The problem >>
Only a slice of the listing below is wanted. Retype the lines from the one containing "is housed |" through the one containing "showing off |", exactly, both ends included.
**** Provided data ****
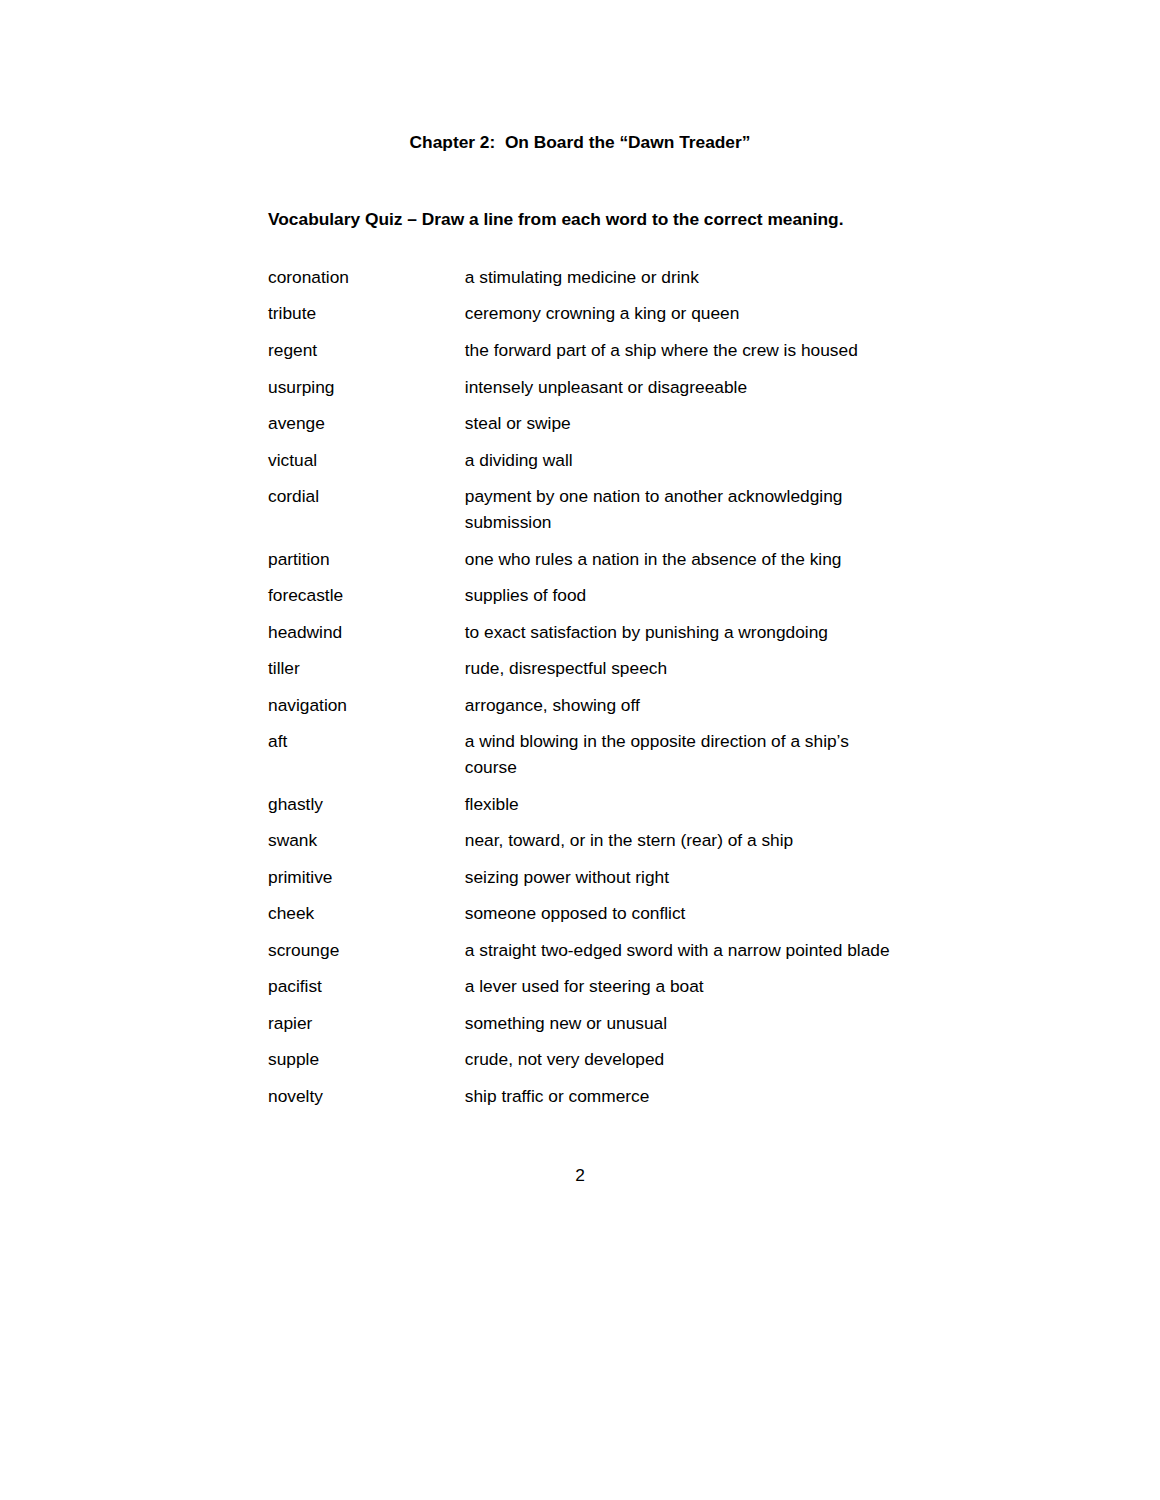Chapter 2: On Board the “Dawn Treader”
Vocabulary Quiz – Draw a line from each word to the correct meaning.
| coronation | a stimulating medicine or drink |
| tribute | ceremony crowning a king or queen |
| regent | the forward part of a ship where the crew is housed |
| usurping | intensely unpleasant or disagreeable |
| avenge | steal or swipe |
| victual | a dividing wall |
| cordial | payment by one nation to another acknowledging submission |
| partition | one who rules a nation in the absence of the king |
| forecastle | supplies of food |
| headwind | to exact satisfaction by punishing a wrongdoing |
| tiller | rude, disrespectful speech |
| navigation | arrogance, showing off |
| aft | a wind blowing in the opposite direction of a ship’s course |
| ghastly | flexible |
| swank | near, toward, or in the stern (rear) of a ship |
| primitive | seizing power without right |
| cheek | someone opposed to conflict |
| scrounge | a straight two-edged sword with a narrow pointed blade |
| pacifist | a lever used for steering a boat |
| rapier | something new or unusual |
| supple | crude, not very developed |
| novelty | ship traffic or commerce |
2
****
**** Provided data ****
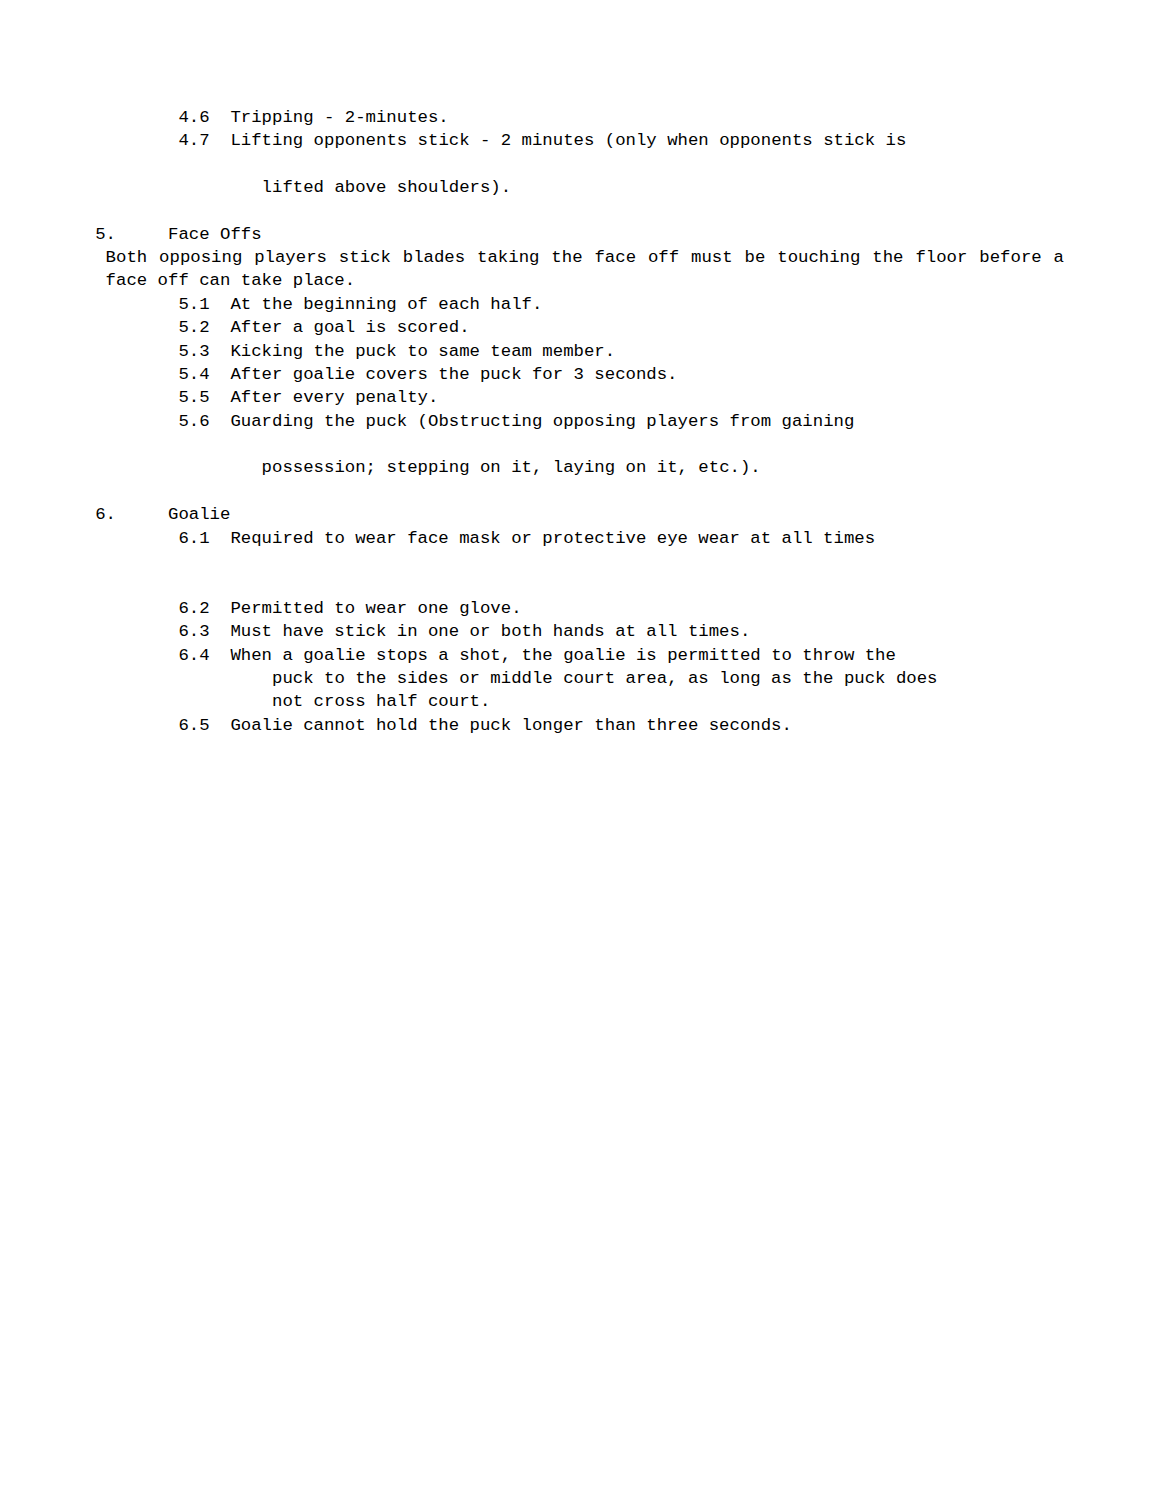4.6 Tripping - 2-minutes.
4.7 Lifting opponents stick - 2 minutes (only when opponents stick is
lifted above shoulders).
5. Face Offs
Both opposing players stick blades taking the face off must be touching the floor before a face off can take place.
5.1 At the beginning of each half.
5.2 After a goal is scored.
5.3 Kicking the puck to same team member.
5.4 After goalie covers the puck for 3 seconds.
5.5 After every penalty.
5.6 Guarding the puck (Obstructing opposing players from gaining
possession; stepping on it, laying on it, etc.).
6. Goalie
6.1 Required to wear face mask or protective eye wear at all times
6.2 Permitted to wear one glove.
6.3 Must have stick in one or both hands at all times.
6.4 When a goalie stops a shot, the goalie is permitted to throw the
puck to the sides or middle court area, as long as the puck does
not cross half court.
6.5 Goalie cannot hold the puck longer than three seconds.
****
Your response >>
| regent | the forward part of a ship where the crew is housed |
| usurping | intensely unpleasant or disagreeable |
| avenge | steal or swipe |
| victual | a dividing wall |
| cordial | payment by one nation to another acknowledging submission |
| partition | one who rules a nation in the absence of the king |
| forecastle | supplies of food |
| headwind | to exact satisfaction by punishing a wrongdoing |
| tiller | rude, disrespectful speech |
| navigation | arrogance, showing off |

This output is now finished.